You’ve published solid content, but your traffic plateaus. You’re stuck guessing what your audience actually wants next. Manually sifting through competitors is a slow, inefficient grind.
This prompt turns AI into your strategic analyst. It systematically dissects top-ranking pages to reveal the exact topics and questions you’ve missed—transforming guesswork into a data-backed content roadmap.
📋 The Prompt
1. **Competitor Content Inventory:** For each URL, list the 5-7 core subtopics or questions comprehensively covered.
2. **Consensus & Gaps:** Identify the 3-5 subtopics ALL competitors cover (the 'consensus core'). Then, list 3-5 valuable subtopics, angles, or specific user questions that are either:
* Missing entirely from all analyses.
* Covered superficially by only one competitor (an 'underserved' angle).
3. **Strategic Opportunity Ranking:** Rank the identified gaps from #2 by potential impact (considering search volume intent and difficulty to compete). For the top 2 opportunities, suggest a specific content format (e.g., 'Ultimate Guide,' 'Comparison Tool,' 'Step-by-Step Tutorial') and a primary target long-tail keyword.
4. **Technical & UX Insights:** Note any non-content opportunities observed, such as poor mobile optimization, slow load times, or weak internal linking on the competitor pages that we could capitalize on.
Format the output clearly with headings. Be concise, analytical, and actionable.
How It Works
This prompt works because it structures a chaotic research task. Instead of a vague “find gaps,” it gives the AI a specific analyst role and a clear, repeatable methodology.
The first section creates a baseline. By forcing an inventory of each competitor’s core coverage, you move beyond general impressions to tangible data. You see their content pillars laid bare.
The real magic is in the Consensus & Gaps analysis. It does two critical things: first, it identifies the ‘table stakes’ topics you must cover (the consensus core). Then, it systematically hunts for whitespace—topics everyone ignores or topics one site only scratches. These are your low-competition entry points.
Ranking the opportunities turns a list into a strategy. It forces prioritization based on business impact, not just interest. Suggesting a format and long-tail keyword provides immediate, executable next steps.
Finally, the technical insight section is a bonus. While you’re analyzing content, why not note if a top competitor has a clunky site? This can inform a broader competitive strategy beyond just content. For a deep dive into technical performance, our guide on mobile optimization is essential reading. This holistic view ensures you’re not just filling content gaps, but building a superior overall experience.
Pro Tips & Variations
Advanced Tweaks: For local SEO, add a directive to analyze local citation mentions and geo-modifiers in content. For E-commerce, ask it to compare product feature highlights and missing USPs. Feed the AI your own existing top-performing URL as a ‘fourth competitor’ to find gaps in your own portfolio.

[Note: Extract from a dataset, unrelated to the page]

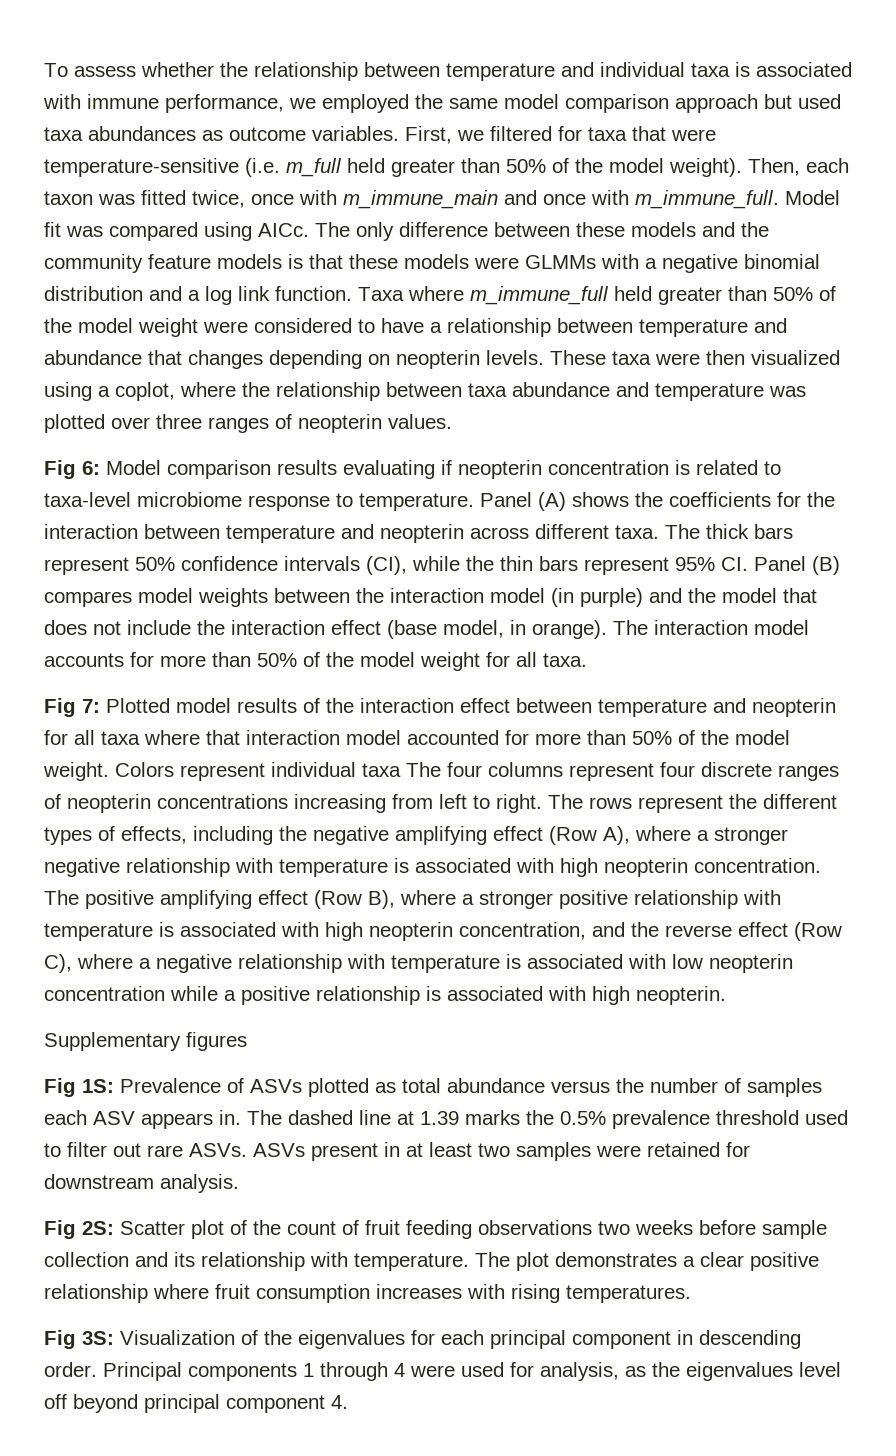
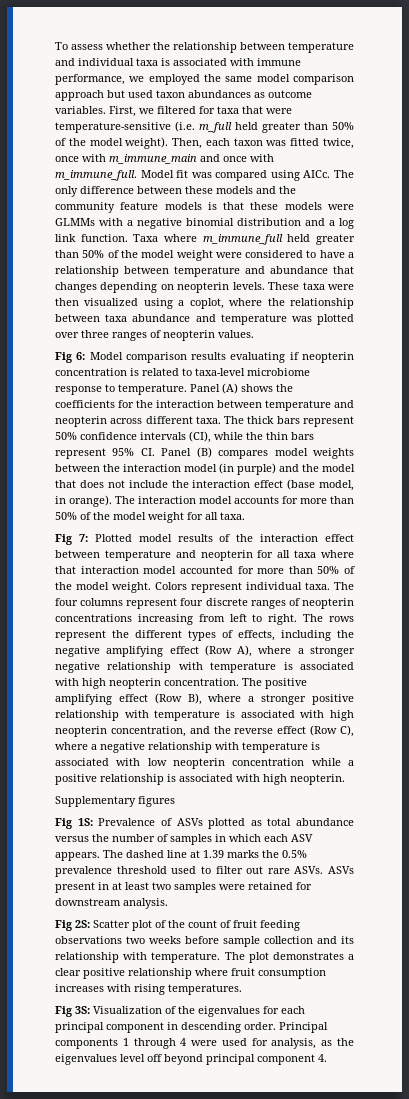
[44,127,83,141] taxa -> [156,90,185,98] taxon
[362,763,401,777] taxa -> [305,582,330,590] taxa.
[44,1110,241,1129] each ASV appears in. -> [215,834,313,842] [55,852,100,861] in which each ASV appears.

Common Mistakes: The biggest error is using vague competitor URLs. Choose articles that directly rank for your target intent. Don’t analyze a homepage vs. a pillar page. Also, don’t let the AI get overly broad; the prompt forces specificity, but you must provide specific competitors and topics.
Integrate with Audits: The opportunities you find here are perfect inputs for a focused AI SEO audit. Use one prompt to find the gap, and another to optimize the page you create to fill it. This creates a powerful AI-powered workflow.
Budgeting Your Strategy: Uncovering these gaps is the first step. Executing on them often requires resources. When planning this work, it’s wise to understand how much does a digital marketing agency cost to benchmark your internal or external investment.
Frequently Asked Questions
How do I choose the right competitor URLs to analyze?
Use a SERP analysis tool or simply Google your target keyword. Select the top 3-5 organic results that are truly content-based (not directory or aggregator sites). They should be your direct competition for user attention and links.
Can I use this prompt for product pages or service pages, not just blog content?
Absolutely. The framework is versatile. For product pages, the ‘subtopics’ become key product features, benefits, use cases, or specifications. The gaps often reveal unaddressed customer anxieties or missing comparison data.
The AI sometimes lists very obvious gaps. How do I get more nuanced insights?
Refine your input. Use more specific, long-tail topics as your ‘[TARGET TOPIC]’. Instead of ’email marketing,’ try ’email marketing for B2B SaaS trials.’ Deeper intent yields more nuanced competitive analysis.
How often should I run this type of analysis?
Incorporate it into your quarterly content planning. The SERP landscape changes. A gap you fill today becomes a competitive strength tomorrow, so you need to continually look for the next opportunity.
What's the biggest benefit of using AI for this instead of manual analysis?
Speed and objectivity. AI can process and cross-reference the content of multiple 2000-word articles in seconds, identifying patterns and omissions a human might miss due to fatigue or bias. It’s a force multiplier for your strategy.